Almost immediately after I wrote first songs I started performing; at that time I had only five tunes. I was singing at bars, at parties of some acquaintances...It was a mess of different people around, university, brother's company, these or those clubbish sets. It was very alive. As soon as I wasn't very gregarious person, I watched it with interest, observed.

Somewhere around that time, 2010, I met my band. Almost immediately we moved to Moscow. At that point it made sense: it was more difficult to organize a concert staying in the province, word was getting around in a completely different way and speed than today. I stayed in Moscow for three years, and then I came back.

It is difficult to diagnose difference in Perm then and now. When I was leaving, I wasn't interested in the place, for various reasons I couldn't feel well here. Like Chekhov's young ladies I wanted to go 'to Moscow, to Moscow'. While I was away from Perm, I've seen a lot, reorganized myself, and then I felt urge to go back and stay for a while. Now I feel absolutely fine here. It's a completely different microclimate here, one I never felt before. I see beauty of this place I haven't mentioned before, for some ignorance of mine. In spite of six months long winter, I feel great in Perm.

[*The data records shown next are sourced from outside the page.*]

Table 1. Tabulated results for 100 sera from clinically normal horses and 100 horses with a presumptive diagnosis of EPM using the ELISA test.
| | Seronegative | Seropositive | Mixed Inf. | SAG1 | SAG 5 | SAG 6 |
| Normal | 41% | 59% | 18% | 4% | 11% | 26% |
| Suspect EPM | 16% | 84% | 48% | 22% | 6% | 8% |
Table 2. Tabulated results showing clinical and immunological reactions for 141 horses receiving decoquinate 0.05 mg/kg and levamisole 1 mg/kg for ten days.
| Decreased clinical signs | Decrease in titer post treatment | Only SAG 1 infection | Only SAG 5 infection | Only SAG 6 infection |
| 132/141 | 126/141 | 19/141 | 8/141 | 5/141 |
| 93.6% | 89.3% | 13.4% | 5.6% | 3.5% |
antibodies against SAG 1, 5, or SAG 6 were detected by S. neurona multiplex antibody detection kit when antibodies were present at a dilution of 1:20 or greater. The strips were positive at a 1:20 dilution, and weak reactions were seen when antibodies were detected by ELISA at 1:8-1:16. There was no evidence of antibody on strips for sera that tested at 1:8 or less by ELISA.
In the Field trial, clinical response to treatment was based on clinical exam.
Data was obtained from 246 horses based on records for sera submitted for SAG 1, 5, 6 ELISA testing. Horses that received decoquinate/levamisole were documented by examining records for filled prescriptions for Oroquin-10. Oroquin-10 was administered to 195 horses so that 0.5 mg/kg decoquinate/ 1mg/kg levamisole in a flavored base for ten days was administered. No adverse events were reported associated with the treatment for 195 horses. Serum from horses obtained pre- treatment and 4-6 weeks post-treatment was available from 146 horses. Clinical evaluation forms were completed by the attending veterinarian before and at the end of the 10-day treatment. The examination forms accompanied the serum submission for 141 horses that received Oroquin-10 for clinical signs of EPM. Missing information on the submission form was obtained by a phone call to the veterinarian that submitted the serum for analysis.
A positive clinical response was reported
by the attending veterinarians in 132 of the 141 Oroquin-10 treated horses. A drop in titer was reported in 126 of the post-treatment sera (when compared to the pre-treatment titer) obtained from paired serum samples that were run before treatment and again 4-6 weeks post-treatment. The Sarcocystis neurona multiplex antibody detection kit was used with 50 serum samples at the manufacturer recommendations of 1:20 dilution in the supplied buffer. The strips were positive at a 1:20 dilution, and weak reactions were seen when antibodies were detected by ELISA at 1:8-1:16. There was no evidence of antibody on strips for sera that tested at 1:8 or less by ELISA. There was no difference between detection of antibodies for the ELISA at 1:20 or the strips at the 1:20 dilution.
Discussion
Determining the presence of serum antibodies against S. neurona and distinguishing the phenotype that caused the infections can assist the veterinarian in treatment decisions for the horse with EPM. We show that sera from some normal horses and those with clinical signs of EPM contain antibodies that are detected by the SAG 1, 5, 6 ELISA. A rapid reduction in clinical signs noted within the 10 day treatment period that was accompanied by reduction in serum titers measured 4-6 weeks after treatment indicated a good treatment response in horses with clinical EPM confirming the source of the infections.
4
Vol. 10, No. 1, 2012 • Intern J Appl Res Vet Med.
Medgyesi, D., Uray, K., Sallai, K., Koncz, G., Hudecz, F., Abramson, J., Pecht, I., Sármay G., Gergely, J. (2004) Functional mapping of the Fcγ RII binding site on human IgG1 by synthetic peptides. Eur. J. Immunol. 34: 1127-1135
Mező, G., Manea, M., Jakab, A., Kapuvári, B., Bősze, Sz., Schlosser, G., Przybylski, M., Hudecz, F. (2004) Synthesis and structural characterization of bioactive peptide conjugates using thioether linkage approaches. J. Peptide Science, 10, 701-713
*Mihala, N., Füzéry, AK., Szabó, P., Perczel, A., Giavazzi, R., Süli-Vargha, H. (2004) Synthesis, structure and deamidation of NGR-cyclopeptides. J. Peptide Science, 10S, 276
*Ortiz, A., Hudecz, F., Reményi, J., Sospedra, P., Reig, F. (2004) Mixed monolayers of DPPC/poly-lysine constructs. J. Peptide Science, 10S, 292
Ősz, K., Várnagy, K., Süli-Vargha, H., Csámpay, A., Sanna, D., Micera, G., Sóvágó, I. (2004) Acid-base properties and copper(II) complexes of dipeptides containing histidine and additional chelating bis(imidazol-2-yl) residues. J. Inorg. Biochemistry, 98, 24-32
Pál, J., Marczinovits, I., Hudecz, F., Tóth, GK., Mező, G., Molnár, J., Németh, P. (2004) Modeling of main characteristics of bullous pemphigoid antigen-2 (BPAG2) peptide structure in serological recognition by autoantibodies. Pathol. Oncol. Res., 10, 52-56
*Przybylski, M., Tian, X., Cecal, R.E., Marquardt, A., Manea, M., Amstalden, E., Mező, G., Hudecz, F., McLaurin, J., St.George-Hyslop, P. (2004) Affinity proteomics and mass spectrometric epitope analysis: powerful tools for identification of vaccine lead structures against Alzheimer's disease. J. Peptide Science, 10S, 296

You can be however tired but when you enter the stage and start speeding up your engine, when it is genuine, audience does the same, and any tiredness and reluctance vanishes in a special kind of trance. It seems, I started writing music for this trance feeling.

I organize my life in a way not to earn my living with my music. Not transferring art to the area of moneymaking, keeping it away from market philosophy so that it won't get deformed.

We sound different from what was eight years ago. Professional growth and goals diversity influence the way you make music out of your head. Everything became more convoluted, stopped being as naïve and easy as before. Although, I can't say that I started with some romantic stories and dropped it along the way. It is all the same today, I just find slightly different things romantic now.

Before I was going with the flow. Now I can distinguish my goal more clearly and move towards it. I want to make improvising my automatic mode so that music will exist here and now, and stop writing songs at last.